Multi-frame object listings
=======
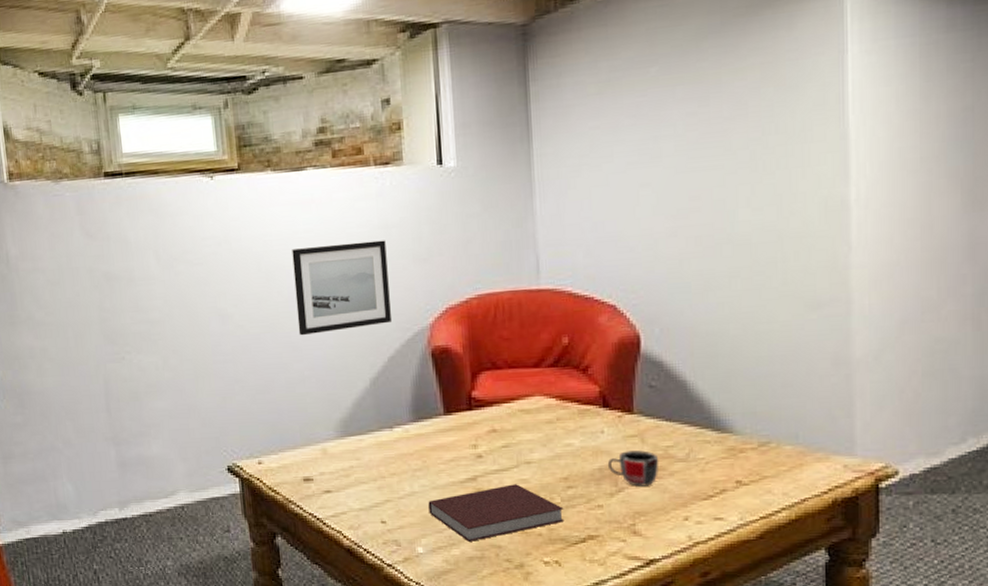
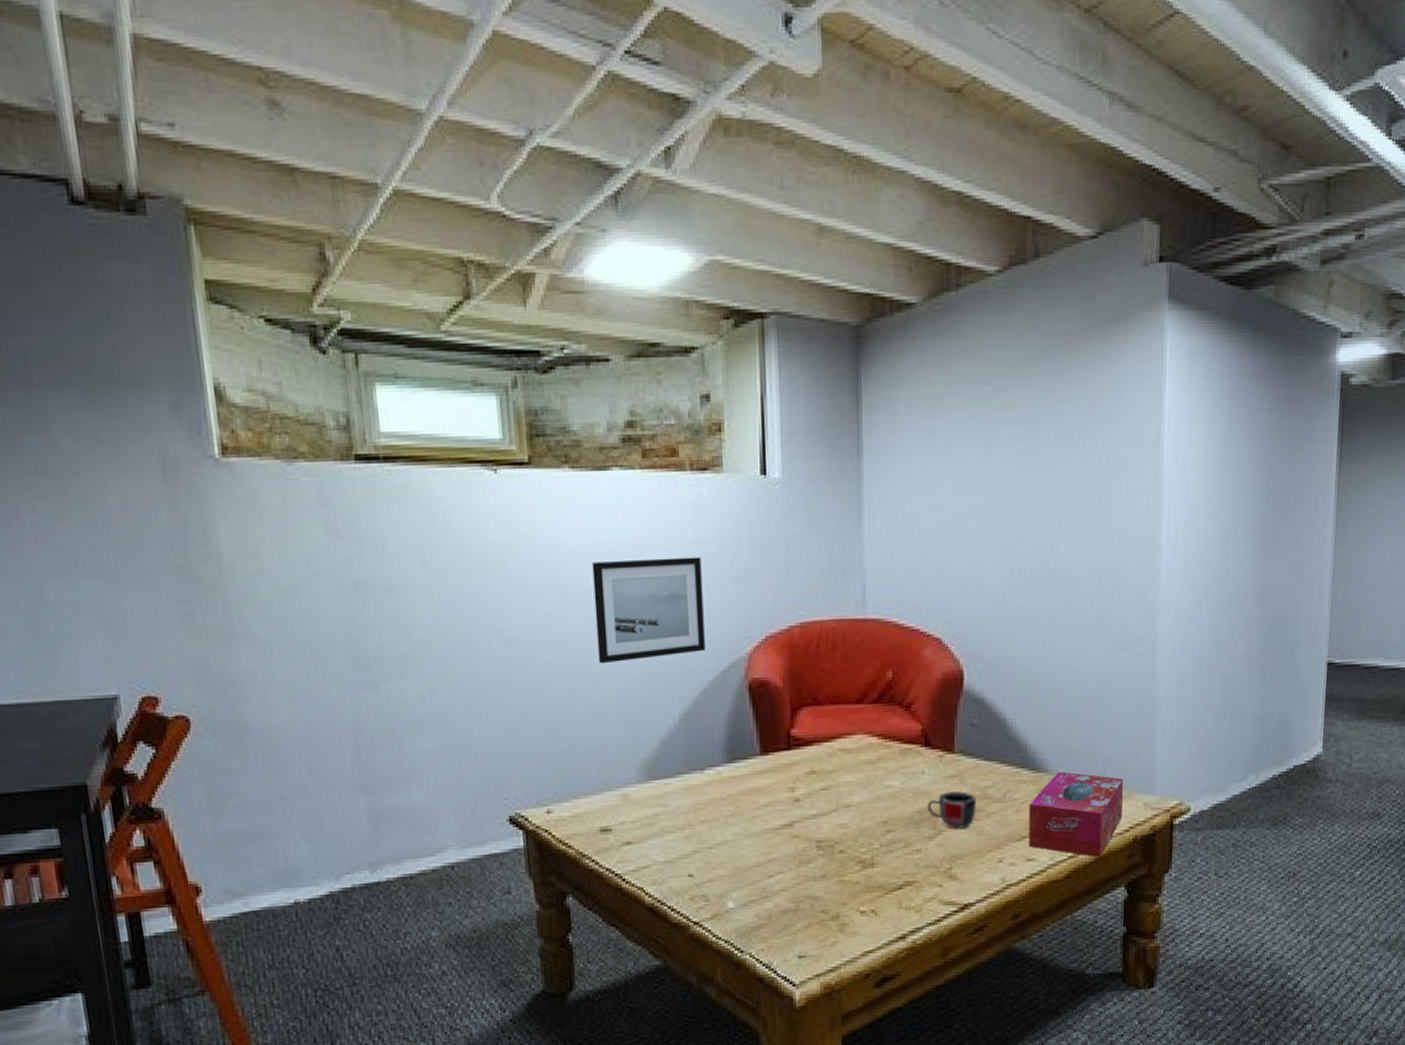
notebook: present [428,484,564,542] -> none [741,829,882,893]
tissue box: none [714,432,819,520] -> present [1028,772,1123,858]

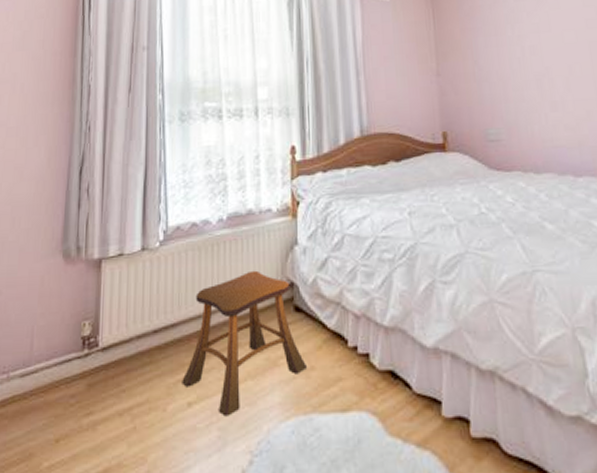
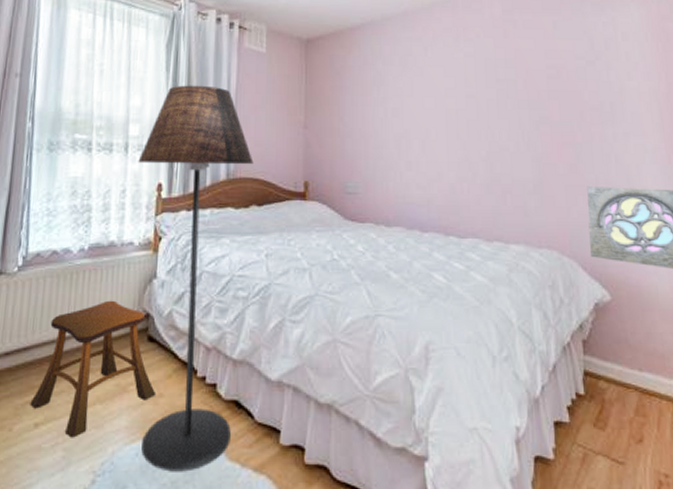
floor lamp: none [269,41,389,450] -> present [138,85,254,472]

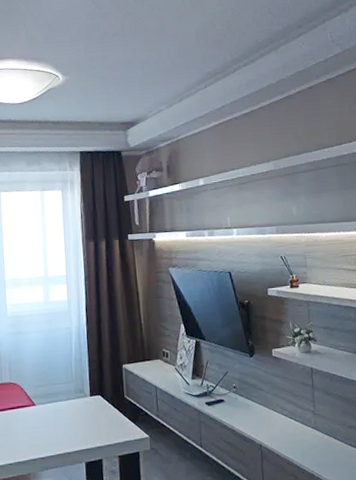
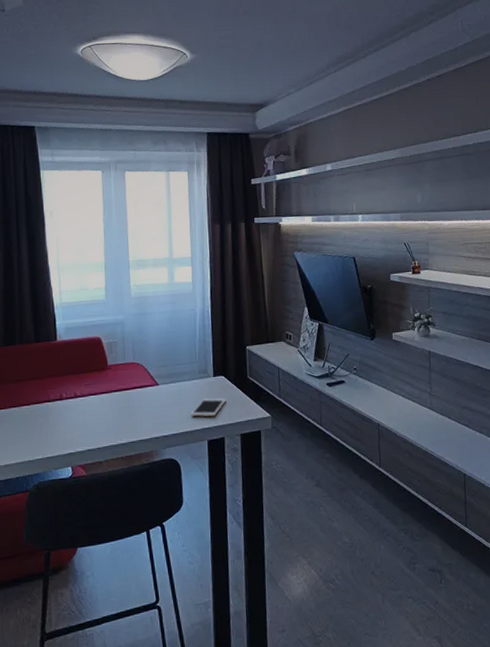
cell phone: none [68,418,103,438] -> present [191,398,226,417]

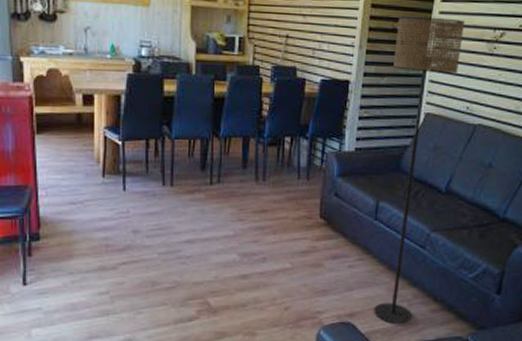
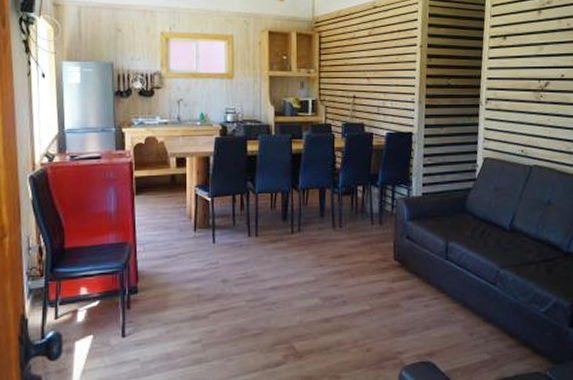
floor lamp: present [374,16,465,324] -> none [450,73,512,361]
=======
### Required work
Retype every entry exactly, but keep the pictures out of your copy.

### Answer to this task
notebook: present [428,484,564,542] -> none [741,829,882,893]
tissue box: none [714,432,819,520] -> present [1028,772,1123,858]

floor lamp: none [269,41,389,450] -> present [138,85,254,472]

cell phone: none [68,418,103,438] -> present [191,398,226,417]

floor lamp: present [374,16,465,324] -> none [450,73,512,361]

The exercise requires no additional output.